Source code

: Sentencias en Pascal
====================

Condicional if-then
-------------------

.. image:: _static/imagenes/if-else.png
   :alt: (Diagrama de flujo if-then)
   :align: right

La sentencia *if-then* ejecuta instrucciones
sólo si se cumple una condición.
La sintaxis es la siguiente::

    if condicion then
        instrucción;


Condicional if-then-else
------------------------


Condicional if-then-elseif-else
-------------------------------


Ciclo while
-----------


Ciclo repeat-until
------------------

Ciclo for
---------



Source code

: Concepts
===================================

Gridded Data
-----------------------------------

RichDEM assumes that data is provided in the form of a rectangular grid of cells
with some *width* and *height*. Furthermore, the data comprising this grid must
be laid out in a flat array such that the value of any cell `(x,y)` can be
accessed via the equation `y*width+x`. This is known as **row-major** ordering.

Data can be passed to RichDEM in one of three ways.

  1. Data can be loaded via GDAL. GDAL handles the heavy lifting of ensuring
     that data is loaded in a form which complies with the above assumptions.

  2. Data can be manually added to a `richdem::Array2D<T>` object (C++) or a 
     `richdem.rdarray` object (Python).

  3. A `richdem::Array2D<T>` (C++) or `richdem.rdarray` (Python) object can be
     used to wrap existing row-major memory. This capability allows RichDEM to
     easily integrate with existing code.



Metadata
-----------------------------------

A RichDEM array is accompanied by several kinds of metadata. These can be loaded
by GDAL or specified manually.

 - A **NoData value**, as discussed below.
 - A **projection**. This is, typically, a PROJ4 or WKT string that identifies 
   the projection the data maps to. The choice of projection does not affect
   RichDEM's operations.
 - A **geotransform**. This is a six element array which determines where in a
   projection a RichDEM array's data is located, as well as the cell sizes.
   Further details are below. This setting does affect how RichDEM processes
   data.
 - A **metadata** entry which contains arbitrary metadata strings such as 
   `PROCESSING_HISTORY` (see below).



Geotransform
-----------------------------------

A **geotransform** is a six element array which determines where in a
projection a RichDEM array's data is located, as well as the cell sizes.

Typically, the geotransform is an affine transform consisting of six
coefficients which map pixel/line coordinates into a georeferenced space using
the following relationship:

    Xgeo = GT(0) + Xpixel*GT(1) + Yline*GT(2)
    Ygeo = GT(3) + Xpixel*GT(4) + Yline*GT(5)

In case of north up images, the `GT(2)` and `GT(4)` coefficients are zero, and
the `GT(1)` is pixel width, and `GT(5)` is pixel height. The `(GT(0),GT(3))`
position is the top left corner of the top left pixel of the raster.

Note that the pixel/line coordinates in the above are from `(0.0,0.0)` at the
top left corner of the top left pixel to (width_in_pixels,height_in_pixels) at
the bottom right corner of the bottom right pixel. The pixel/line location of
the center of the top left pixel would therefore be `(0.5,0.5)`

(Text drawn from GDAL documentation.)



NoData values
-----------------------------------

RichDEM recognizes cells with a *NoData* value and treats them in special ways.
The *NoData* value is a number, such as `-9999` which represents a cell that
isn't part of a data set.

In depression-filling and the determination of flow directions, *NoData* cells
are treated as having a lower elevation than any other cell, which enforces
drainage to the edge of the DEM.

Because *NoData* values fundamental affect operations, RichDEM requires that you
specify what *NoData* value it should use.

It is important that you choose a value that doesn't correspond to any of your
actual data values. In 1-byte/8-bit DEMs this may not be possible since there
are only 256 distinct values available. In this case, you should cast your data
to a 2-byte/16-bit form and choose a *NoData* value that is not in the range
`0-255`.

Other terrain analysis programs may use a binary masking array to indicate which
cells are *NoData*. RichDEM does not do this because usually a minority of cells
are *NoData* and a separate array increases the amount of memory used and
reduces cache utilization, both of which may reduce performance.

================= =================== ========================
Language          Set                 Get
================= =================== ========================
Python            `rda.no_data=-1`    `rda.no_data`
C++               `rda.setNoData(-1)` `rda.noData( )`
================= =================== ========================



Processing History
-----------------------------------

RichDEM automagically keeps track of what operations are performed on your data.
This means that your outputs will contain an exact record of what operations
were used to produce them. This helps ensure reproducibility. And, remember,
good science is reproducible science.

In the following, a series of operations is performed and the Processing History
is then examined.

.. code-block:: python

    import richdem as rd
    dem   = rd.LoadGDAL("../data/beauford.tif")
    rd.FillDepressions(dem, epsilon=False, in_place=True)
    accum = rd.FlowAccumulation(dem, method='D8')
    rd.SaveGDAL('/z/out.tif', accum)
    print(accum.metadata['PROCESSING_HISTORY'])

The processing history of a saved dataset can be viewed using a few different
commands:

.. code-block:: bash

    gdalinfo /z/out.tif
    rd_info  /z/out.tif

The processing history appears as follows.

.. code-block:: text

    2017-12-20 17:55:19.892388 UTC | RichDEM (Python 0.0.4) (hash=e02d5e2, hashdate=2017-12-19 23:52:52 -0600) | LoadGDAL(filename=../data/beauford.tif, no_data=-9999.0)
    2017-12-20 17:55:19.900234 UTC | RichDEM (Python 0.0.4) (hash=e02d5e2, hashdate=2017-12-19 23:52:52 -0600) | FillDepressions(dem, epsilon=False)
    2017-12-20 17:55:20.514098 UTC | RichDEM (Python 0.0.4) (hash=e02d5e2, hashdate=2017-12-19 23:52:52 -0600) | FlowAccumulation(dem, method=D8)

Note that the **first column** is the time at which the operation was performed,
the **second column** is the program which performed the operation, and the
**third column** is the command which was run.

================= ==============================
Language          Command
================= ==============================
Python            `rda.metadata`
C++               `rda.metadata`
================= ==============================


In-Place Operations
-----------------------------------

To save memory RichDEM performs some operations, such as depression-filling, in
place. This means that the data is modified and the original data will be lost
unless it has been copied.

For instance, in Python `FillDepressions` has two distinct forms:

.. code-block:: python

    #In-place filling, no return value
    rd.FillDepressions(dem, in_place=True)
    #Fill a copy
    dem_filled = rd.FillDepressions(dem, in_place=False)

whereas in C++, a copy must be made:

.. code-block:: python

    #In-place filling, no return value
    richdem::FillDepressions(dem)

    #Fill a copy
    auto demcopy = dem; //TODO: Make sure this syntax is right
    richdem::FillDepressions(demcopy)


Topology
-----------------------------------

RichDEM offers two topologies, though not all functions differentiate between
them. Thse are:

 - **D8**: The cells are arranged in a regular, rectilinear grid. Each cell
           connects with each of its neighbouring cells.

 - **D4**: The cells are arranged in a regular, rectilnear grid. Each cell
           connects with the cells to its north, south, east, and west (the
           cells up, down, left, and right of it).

● Directions for this task
Retype the entries exactly from the first line, stopping after the line with "sólo si se cumple una condición.".

● Task result
Source code

: Sentencias en Pascal
====================

Condicional if-then
-------------------

.. image:: _static/imagenes/if-else.png
   :alt: (Diagrama de flujo if-then)
   :align: right

La sentencia *if-then* ejecuta instrucciones
sólo si se cumple una condición.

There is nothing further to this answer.